Tuesday, April 02, 2013

Building a Lisp Interpreter from Scratch -- Part 1: Syntax and Parsing

(This is Part 1 of a series of posts on pLisp)

OK, first things first. Before we can start interpreting our lisp code, we need to parse it. Conventional wisdom says that we don't need to use tools like Flex and Bison for this, since Lisp syntax is simplicity itself, and we can roll out our own parsing and scanning functionality. We're not bowing to conventional wisdom; at least I didn't, so Flex and Bison it is. I can hear somebody in the back benches muttering "so much for the 'from scratch' bit": I assure you, this is the only place where we don't roll out our own (actually there are two other pieces of functionality where we make use of third party code, but those are orthogonal to or not directly related what we're trying to achieve, so they don't count. Sue me).

The tokens we're interested in are:
  • Symbols (abc, x, ...)
  • Integers
  • Floating point numbers
  • String literals ("Hello world")
  • Character literals (#\a)
  • Left and right parentheses
  • Quote
  • Back quote
  • Comma
  • Comma-At
Inquiring minds can now mosey over to GitHub for a look at plisp.lex.

In addition to these, we also handle single- and multi-line comments, ignore white spaces and arrow key presses.

A Lisp form begins and ends with parentheses. When all the currently open parentheses are closed, it means the interpreter has something to start interpreting. Needless to say, if you pass the interpreter a parenthesis-less form, i.e., a symbol, a literal or a number constant, this will also be interpreted.

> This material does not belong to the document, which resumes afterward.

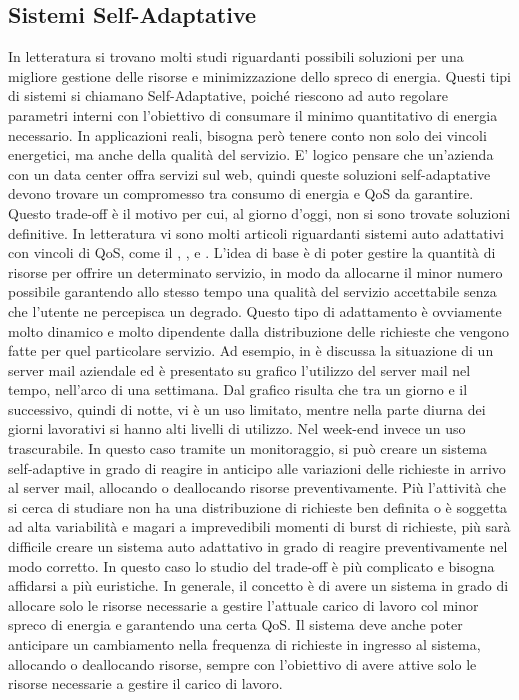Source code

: \subsection{Sistemi Self-Adaptative}
In letteratura si trovano molti studi riguardanti possibili soluzioni per una migliore gestione delle risorse e minimizzazione dello spreco di energia. Questi tipi di sistemi si chiamano Self-Adaptative, poiché riescono ad auto regolare parametri interni con l'obiettivo di consumare il minimo quantitativo di energia necessario. In applicazioni reali, bisogna però tenere conto non solo dei vincoli energetici, ma anche della qualità del servizio. E’ logico pensare che un'azienda con un data center offra servizi sul web, quindi queste soluzioni self-adaptative devono trovare un compromesso tra consumo di energia e \acf{QoS} da garantire. Questo trade-off è il motivo per cui, al giorno d'oggi, non si sono trovate soluzioni definitive. In letteratura vi sono molti articoli riguardanti sistemi auto adattativi con vincoli di \acs{QoS}, come il \cite{PerezMirandolaMers2007-qosbw}, \cite{MarzollaMirandola2013-dpm}, \cite{PerezMirandolaMerseguer2014-relQoSandSWadapt} e \cite{PerezMirandolaMerseguer2014-QoSandPetriNets}. L’idea di base è di poter gestire la quantità di risorse per offrire un determinato servizio, in modo da allocarne il minor numero possibile garantendo allo stesso tempo una qualità del servizio accettabile senza che l’utente ne percepisca un degrado. Questo tipo di adattamento è ovviamente molto dinamico e molto dipendente dalla distribuzione delle richieste che vengono fatte per quel particolare servizio. Ad esempio, in \cite{PerezMirandolaMerseguer2014-QoSandPetriNets} è discussa la situazione di un server mail aziendale ed è presentato su grafico l'utilizzo del server mail nel tempo, nell'arco di una settimana. Dal grafico risulta che tra un giorno e il successivo, quindi di notte, vi è un uso limitato, mentre nella parte diurna dei giorni lavorativi si hanno alti livelli di utilizzo. Nel week-end invece un uso trascurabile. In questo caso tramite un monitoraggio, si può creare un sistema self-adaptive in grado di reagire in anticipo alle variazioni delle richieste in arrivo al server mail, allocando o deallocando risorse preventivamente. Più l'attività che si cerca di studiare non ha una distribuzione di richieste ben definita o è soggetta ad alta variabilità e magari a imprevedibili momenti di burst di richieste, più sarà difficile creare un sistema auto adattativo in grado di reagire preventivamente nel modo corretto. In questo caso lo studio del trade-off è più complicato e bisogna affidarsi a più euristiche. In generale, il concetto è di avere un sistema in grado di allocare solo le risorse necessarie a gestire l’attuale carico di lavoro col minor spreco di energia e garantendo una certa \acs{QoS}. Il sistema deve anche poter anticipare un cambiamento nella frequenza di richieste in ingresso al sistema, allocando o deallocando risorse, sempre con l’obiettivo di avere attive solo le risorse necessarie a gestire il carico di lavoro.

Before we feed the interpreter the form in a, well, form suitable for interpretation, we need to discern its structure. This structure is represented by a typedef (oh, by the way, now would be as good a time as any to mention this: we're doing the whole thing in C):

typedef struct expression
{
  int type;
  char *package_name;
  char *atom_value;
  int integer_value;
  float float_value;
  char char_value;
  int nof_elements;
  struct expression **elements;
} expression_t;

The type member indicates what is the type of the expression, captured in these #define's:

#define SYMBOL 1
#define LIST 2
#define INTEGER 3
#define STRING_LITERAL 4
#define CHARACTER 5
#define FLOAT 6

(Source)

The rest of the fields store the value of the expression, depending on its type (e.g. atom_value will be for the case where the expression is a symbol, char_value for when it is a single character, and so on). The elements member stores the elements in case the expression is a list. An added wrinkle is the package name, to handle cases where the symbol name is preceded by the package name, as in 'math:power').

The conversion of the token stream into an expression_t structure is done in plisp.y, the scanner. The distilled logic is as below:

expression: atom | list;
atom: integer | float | string_literal | character_literal | symbol;
list: expressions_in_parens | quoted_expression | backquoted_expression | comma_expression | comma_at_expression;
expressions_in_parens: left_paren expressions right_parens;
quoted_expression: quote expression;
backquoted_expression: backquote expression;
comma_expression: comma expression;
comma_at_expression: comma_at expression;
expressions: /* empty */ | expressions expression;

On a side note, by suitable manipulation of the yyin variable, we can feed the interpreter input from stdin, or from a file of our choosing (e.g. to load the pLisp library).

Once yyparse() has had its way with the input, the interpreter is all set to begin. But we'll delay things a bit more, for a very good reason: in Lisp, code and data are the same (the fancy word for this is homoiconicity), so we get a lot of bang for our buck if we convert an expression_t object to a pLisp object (denoted by OBJECT_PTR) before giving the interpreter the go-ahead. The pLisp object model is the subject of another post.